Album Number Four: ……..CHROMATICA by LADY GAGA

Look, I’d like to believe my white ass listened exclusively to the myriad of anti-racist and anti-capitalist albums I discovered during the historic and revolutionary month of June 2020. I listened to a ton of Vince Staples, for example, and without Spotify to check my performative allyship, I would proudly declare that I expanded my mind through his *EXPERTLY PRODUCED, GENUINELY MIND-BLOWINGLY SKILLED DISCOGRAPHY* (holy fuck I love Vince Staples so much, and props to SOPHIE for some expert production) every moment of this summer.

Unfortunately — and unsurprisingly to anyone but me — that was not the case. Without even realizing, I made a pure mockery of myself and listened to Chromatica more than anything else this entire year.

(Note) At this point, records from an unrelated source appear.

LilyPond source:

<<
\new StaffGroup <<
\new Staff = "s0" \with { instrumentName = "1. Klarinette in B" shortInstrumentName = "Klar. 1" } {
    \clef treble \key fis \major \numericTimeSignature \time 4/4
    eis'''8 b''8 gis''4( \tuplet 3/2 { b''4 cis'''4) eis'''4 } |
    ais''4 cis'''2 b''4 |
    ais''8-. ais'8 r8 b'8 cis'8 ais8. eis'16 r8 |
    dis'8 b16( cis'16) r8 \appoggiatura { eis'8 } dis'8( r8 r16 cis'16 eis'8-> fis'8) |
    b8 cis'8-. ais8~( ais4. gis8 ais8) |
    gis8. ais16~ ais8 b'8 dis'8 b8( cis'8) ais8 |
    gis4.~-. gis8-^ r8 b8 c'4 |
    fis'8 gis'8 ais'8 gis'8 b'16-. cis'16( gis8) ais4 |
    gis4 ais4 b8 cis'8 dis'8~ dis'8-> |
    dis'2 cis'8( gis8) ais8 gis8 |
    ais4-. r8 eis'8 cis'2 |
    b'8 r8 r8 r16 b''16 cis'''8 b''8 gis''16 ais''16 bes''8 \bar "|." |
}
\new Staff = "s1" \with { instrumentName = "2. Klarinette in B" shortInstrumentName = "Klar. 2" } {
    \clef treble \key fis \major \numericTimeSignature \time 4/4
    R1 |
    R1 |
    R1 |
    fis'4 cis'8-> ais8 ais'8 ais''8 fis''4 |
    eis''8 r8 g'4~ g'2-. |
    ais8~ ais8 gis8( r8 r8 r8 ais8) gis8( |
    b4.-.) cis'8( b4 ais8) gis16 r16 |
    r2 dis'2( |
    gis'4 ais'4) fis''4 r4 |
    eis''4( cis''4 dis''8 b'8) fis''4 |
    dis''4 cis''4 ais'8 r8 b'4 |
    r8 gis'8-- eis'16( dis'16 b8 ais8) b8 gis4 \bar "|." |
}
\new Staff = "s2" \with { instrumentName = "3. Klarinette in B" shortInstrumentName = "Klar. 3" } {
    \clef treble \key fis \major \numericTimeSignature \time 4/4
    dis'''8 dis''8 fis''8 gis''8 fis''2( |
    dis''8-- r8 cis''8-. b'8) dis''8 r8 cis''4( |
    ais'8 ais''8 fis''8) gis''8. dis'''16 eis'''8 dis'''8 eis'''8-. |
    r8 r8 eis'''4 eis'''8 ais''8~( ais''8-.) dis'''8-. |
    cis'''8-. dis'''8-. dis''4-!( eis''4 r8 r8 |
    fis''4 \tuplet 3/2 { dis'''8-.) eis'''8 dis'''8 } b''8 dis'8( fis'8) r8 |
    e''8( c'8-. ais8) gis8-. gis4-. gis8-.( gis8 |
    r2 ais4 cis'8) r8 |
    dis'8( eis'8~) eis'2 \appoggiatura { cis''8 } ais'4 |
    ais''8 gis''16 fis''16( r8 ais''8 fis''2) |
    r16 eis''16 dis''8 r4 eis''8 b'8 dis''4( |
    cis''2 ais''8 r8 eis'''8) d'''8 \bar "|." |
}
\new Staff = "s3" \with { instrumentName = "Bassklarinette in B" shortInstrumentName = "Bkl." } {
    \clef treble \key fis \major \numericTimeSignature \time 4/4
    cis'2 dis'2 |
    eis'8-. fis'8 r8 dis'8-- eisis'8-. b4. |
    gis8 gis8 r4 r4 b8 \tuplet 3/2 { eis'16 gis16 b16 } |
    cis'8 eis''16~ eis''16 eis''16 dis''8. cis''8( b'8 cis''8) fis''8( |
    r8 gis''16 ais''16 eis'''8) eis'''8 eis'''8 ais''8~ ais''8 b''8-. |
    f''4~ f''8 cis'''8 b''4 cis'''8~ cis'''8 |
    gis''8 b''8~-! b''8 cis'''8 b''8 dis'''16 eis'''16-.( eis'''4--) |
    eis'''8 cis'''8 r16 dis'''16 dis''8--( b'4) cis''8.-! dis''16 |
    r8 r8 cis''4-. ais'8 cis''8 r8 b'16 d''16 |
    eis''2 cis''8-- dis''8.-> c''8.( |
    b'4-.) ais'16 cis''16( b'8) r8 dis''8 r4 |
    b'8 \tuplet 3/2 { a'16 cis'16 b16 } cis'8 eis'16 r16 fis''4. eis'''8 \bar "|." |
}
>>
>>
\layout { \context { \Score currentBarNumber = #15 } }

And why? Because no one invades ears like Lady Gaga. Some of the songs were kind of awful to listen to, to be fair, but the bangers like “Alice”, “Replay”, “Rain on Me”, and “Babylon” are already gay classics. I wanted to personally punch every Fire Island-bound gay this summer, but in my mind I was right there with them because holy FUCK was this album full of bangers. I literally feel like I’m on cocaine just listening in my bedroom. Props to Gaga for listening to her fans and returning to what she does best — pure, glossy, electropop-inspired gay anthems.

Best track: “911”. Most of this album was glitz and glam galore, but sort of a safe bet. But “911” is…WEIRD. I had truly no idea what was entering my ears when I first listened to it, but wow. This summer was probably the period of time in my life that I consumed the largest quantity of emergency benzodiazepines, and the distorted, nearly atonal yet still thumping nature of this gift from above/panic attack anthem could not have applied more to the dazed, confused, and totally panicked state I and so many others inhabited for much of the summer.

Album Number Five: HO, WHY IS YOU HERE? by FLO MILLI

Okay, yeah. I first discovered Flo Milli on TikTok. Almost as soon as I heard it, “Beef FloMix” was the anthem to my summer, and I gleefully joined the legions of eager white people in their teens and twenties thoroughly embarrassing themselves by declaring that they were on their “Flo Milli Shit.”

And then, by some miracle, the whole album dropped and ruined/made my life less than two days later.

It is perfect. The production is simple yet skewering, her flow is impeccable, and her confidence is so overpowering that I nearly experienced full ego death/had childhood bullying flashbacks listening to “In The Party” and “19” for the first time. It was the single most satisfying listen of the year for me, and while July/August were personally some real confidence-destroying months, Ho, Why Is You Here? was the soundtrack to some of those months’ most empowered and determined moments for me. Thank you, Flo Milli.

Best track: “In The Party”. The exact moment I experienced ego death was the moment the beat dropped twenty seconds into the song and, without even a millisecond to spare, Flo Milli’s opening lyric (“D*CKS UP WHEN I STEP IN THE PARTY”) came positively blasting through my car speakers. I almost crashed my little Honda and also maybe peed my pants. Like a defibrillator to my aching heart (you can punish me for that simile, I deserve it), it literally changed my life.

After August, as we know, the deadly events of Kenosha, Wisconsin and the concurrent end of summer signaled that things were about to get even more depressing than they already were. The traumatizing and apocalyptic — yet highly energized and pivotal— summer gave way to a…well, really just purely traumatizing and apocalyptic fall and winter (for me at least…for many people who hold less privilege than me, the year was only traumatizing and nothing else, and it is important that I recognize that). I’ll do part two when I regain consciousness from my coma. Writing is hard.